A Forecast For 2014 That Is 100% Guaranteed

By Dave Landry | Random Thoughts

100guaranteedRandom Thoughts

The Ps ended down a smidge on Friday but so far, they only appear to be pulling back. The Quack sold off a little harder but so far, it too only appears to be pulling back.

It was a mixed day internally. It seemed like the bigger cap stocks were flat to soft but the smaller cap stocks did okay. I suppose this isn’t a shocker when you look at the Rusty which managed to gain a little over ½%.

Could this be a harbinger for the so called “January effect?” You know me, one day at a time. And, in general, I tend to be in small(er) cap issues anyway—at least on the long side.

Speaking of taking days one day at time, continue to ignore all the prognostications for 2014 with the exception of mine, of course. I do think my prediction is the only one that’s viable: the market will go up, down, and sideways. I’m pretty sure I’m going to be 100% correct on this one. One of the few things I can guarantee. Focus on the long side when the market is going up. Focus on the short side when the market is going down. And, when the market is going sideways:  focus on saving lives, building buildings, repairing automatic transmissions, or whatever great things you do. It’s really that simple. Notice I said simple and not easy.


Okay, back to the current market. So far, the major indices and most sectors remain in uptrends and have only begun to pull back.

Avoid sectors like Retail, Foods, and Consumer Non-durables that have pulled back into their prior ranges or remain mostly sideways and keep an eye out for other sectors just in case they do the same.

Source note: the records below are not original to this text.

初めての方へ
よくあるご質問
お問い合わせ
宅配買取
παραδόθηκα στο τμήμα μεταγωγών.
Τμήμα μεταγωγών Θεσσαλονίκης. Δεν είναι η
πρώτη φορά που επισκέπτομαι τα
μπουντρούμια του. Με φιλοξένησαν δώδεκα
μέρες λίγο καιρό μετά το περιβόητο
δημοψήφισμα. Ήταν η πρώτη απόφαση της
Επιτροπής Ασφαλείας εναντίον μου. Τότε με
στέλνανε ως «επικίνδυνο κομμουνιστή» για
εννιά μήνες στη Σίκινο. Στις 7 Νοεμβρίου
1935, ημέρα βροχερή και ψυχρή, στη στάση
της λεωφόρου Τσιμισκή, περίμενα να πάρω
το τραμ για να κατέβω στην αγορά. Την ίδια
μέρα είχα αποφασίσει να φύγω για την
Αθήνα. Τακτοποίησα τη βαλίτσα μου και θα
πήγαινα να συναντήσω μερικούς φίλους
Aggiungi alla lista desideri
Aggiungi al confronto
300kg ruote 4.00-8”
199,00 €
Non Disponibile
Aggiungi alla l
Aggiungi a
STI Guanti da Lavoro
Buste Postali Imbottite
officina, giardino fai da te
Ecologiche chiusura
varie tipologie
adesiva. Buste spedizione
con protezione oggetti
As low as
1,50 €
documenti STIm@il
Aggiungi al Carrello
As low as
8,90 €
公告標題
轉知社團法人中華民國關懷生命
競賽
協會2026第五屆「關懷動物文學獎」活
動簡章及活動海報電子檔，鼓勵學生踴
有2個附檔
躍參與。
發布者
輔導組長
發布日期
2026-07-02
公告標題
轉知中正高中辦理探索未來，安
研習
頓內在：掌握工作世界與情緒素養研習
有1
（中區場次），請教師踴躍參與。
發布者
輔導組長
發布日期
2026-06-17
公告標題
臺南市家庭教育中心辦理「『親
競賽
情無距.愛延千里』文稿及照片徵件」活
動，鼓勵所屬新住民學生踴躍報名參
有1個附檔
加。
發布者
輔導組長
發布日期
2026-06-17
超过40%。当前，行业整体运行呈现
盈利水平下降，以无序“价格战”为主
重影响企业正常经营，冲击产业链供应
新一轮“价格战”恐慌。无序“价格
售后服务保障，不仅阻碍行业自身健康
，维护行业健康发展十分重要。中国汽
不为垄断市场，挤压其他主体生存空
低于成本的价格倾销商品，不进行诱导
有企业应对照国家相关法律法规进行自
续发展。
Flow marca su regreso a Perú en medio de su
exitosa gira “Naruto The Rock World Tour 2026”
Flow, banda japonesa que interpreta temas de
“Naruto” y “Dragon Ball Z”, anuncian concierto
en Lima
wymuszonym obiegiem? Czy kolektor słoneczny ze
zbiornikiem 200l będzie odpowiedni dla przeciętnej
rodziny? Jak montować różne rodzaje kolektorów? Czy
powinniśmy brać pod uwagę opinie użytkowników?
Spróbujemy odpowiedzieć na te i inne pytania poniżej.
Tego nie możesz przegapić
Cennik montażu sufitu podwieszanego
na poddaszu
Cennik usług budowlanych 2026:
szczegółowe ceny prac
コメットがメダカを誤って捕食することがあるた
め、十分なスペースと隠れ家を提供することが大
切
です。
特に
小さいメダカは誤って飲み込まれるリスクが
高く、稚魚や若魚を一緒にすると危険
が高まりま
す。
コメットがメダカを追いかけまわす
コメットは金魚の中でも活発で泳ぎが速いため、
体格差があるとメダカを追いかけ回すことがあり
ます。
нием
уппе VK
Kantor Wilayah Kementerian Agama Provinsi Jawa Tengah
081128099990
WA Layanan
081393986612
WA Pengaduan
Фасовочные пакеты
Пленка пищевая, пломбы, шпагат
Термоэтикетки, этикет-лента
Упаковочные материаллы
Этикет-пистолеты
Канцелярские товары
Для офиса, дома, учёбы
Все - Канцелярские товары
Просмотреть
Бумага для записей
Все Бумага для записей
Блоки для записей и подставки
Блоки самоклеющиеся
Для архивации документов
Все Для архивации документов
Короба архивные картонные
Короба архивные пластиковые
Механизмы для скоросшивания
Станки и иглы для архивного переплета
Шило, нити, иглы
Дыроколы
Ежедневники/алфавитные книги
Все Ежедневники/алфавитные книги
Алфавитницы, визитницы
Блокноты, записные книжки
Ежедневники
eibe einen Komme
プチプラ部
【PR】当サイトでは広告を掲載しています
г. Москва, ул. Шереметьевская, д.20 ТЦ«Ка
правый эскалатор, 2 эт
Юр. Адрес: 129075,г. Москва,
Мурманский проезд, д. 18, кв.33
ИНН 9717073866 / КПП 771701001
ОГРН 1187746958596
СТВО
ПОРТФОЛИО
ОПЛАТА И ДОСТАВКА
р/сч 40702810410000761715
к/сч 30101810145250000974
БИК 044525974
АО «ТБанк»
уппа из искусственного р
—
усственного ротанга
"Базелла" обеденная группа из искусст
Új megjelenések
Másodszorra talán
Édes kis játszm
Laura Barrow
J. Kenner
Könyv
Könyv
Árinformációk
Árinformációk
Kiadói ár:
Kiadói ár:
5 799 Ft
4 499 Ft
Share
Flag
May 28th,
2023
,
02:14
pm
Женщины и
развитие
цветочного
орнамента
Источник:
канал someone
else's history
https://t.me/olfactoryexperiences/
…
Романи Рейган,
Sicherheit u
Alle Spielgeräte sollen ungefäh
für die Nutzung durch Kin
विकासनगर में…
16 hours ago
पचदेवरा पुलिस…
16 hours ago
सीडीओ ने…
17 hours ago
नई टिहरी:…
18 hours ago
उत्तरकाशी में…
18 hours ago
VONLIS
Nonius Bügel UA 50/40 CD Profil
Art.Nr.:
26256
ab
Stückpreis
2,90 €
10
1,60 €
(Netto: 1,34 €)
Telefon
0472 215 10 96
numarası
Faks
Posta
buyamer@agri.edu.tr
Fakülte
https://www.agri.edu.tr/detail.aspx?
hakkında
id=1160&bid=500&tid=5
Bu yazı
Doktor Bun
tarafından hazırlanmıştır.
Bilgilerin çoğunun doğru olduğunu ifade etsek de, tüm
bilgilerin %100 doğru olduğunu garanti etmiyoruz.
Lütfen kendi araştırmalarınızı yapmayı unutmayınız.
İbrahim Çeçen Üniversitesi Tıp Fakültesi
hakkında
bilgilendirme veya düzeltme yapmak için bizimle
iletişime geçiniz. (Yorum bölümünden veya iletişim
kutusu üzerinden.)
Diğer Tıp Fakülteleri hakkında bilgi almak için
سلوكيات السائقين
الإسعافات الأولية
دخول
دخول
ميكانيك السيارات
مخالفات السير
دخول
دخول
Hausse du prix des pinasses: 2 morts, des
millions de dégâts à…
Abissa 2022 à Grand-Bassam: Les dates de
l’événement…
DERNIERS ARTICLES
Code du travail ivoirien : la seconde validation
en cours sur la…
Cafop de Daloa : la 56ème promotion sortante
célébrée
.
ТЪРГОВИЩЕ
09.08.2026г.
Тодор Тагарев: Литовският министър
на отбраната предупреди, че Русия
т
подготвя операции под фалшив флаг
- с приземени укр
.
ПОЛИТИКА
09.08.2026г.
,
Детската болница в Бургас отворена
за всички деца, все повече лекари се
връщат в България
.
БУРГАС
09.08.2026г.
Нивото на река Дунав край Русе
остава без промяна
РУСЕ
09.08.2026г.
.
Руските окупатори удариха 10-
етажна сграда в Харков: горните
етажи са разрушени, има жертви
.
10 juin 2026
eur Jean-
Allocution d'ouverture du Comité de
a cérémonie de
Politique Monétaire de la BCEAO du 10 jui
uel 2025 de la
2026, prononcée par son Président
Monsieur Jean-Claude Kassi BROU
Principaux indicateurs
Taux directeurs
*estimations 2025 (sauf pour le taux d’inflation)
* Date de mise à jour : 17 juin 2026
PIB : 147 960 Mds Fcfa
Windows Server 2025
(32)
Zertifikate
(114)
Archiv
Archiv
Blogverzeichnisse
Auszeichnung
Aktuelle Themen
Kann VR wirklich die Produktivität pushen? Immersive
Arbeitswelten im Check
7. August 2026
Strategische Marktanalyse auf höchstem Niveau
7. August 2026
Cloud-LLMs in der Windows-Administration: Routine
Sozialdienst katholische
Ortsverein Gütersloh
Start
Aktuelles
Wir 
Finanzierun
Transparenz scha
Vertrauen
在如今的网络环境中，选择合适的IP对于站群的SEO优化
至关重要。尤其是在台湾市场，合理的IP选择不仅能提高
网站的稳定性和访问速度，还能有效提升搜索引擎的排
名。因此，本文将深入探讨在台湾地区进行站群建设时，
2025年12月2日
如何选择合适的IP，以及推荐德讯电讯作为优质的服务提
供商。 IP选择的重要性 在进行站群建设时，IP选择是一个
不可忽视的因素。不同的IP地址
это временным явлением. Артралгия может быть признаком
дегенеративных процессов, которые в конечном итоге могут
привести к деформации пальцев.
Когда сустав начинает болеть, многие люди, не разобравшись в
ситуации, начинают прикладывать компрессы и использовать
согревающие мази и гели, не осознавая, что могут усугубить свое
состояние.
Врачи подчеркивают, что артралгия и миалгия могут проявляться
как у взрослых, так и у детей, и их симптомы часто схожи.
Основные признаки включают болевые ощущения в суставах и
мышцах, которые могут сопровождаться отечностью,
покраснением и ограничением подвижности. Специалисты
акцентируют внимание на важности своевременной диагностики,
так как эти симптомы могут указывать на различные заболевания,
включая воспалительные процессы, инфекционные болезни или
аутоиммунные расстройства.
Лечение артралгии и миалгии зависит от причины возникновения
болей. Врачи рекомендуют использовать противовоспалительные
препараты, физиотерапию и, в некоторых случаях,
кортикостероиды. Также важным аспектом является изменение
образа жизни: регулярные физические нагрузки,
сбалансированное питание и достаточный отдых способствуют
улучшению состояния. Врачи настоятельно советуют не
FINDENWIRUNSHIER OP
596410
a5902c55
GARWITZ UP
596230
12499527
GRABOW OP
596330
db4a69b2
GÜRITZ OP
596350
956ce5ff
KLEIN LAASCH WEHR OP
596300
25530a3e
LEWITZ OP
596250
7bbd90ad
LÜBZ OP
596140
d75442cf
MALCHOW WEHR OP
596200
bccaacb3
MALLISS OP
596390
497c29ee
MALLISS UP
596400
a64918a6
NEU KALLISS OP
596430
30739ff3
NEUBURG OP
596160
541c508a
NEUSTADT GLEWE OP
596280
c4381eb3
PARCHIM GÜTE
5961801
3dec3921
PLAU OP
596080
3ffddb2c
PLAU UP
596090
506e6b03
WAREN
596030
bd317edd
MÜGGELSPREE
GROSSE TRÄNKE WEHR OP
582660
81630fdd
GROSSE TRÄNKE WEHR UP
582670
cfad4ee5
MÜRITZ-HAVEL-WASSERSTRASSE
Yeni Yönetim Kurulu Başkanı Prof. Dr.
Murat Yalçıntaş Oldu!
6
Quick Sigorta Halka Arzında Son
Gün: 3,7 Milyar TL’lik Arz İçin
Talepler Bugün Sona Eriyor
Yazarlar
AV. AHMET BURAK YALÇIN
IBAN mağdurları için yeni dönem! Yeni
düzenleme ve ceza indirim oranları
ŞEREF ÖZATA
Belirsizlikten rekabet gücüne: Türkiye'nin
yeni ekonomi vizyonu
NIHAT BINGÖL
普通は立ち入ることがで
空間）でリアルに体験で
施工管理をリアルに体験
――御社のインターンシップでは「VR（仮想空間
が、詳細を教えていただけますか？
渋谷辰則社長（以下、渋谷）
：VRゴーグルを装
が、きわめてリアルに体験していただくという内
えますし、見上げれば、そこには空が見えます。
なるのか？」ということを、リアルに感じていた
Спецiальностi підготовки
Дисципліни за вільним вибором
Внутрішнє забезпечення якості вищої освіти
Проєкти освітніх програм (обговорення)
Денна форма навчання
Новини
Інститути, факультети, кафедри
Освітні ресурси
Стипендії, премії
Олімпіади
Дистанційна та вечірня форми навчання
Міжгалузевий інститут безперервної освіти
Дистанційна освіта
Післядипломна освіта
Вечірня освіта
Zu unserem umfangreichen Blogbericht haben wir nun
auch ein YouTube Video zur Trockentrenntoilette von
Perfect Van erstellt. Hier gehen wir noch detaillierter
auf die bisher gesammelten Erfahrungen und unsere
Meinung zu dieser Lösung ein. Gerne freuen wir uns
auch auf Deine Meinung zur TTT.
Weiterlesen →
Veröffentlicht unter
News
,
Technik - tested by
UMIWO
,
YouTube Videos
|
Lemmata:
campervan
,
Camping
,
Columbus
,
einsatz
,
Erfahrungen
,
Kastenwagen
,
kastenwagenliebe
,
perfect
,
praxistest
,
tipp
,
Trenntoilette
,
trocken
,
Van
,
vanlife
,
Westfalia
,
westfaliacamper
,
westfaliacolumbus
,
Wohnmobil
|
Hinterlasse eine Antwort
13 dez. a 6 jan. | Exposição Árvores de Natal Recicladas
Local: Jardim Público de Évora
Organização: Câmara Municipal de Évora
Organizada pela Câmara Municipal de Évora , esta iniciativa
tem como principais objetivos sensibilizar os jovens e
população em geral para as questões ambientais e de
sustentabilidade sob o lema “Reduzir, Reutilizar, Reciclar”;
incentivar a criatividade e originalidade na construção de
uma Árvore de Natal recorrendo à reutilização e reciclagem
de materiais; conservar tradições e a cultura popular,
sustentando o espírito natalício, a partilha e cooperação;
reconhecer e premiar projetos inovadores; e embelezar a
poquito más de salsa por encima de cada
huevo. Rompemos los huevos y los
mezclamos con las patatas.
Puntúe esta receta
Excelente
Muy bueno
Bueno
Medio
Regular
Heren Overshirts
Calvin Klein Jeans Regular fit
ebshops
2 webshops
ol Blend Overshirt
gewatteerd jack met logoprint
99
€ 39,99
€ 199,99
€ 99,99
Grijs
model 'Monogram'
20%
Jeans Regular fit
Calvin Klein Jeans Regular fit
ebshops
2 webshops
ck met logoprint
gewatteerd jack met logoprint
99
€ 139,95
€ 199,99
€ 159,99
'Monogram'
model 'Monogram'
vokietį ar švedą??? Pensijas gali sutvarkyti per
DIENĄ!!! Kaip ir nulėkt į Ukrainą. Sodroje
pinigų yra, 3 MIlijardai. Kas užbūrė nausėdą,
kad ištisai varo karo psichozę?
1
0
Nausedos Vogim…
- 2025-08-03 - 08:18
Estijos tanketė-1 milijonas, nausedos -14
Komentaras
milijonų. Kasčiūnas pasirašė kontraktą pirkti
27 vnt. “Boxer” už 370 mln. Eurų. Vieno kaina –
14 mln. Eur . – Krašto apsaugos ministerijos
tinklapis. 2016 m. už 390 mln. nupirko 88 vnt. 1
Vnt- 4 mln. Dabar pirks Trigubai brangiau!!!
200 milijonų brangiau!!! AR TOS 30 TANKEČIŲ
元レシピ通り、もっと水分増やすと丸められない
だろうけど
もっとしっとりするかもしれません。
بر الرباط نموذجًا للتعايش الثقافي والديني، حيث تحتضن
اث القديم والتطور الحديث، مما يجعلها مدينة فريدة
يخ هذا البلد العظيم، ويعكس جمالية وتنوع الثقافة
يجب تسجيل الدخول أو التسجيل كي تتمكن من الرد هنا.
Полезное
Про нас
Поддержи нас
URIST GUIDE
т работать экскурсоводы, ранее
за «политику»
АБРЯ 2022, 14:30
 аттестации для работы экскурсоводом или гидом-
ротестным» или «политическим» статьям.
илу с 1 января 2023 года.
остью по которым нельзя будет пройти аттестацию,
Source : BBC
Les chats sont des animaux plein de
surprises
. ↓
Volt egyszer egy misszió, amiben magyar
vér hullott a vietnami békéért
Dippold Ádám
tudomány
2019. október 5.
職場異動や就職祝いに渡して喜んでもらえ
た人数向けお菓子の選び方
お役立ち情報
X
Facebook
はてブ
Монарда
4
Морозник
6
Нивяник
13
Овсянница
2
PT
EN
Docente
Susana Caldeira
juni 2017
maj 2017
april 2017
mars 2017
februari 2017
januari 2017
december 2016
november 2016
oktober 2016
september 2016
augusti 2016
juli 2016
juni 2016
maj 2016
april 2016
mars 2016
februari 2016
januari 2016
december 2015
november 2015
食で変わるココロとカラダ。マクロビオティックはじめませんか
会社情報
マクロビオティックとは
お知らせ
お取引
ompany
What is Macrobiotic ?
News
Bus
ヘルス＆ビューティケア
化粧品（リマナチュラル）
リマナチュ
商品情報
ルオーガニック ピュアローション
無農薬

Energies look questionable. Metals & Mining also look questionable overall but there are some pockets of strength here such as Steel, Copper, and Aluminum. Gold & Silver, although weak on Friday, still appear to be in the process of bottoming. “Process” in the key word in that sentence—no need to be a hero just yet.

Bonds continue to hang in there—finding support at their recent lows. I think it’s important for these levels to hold.

So what do we do? Once again, even though the market pulled back a bit, I’m still not seeing a whole lot of new setups just yet. Be patient. If the market can hang in there, we will. For now, continue to focus mostly on existing positions. I would still avoid new positions on the short side as long as the indices can hang around their old highs.

Futures are firm pre-market.

Best of luck with your trading today!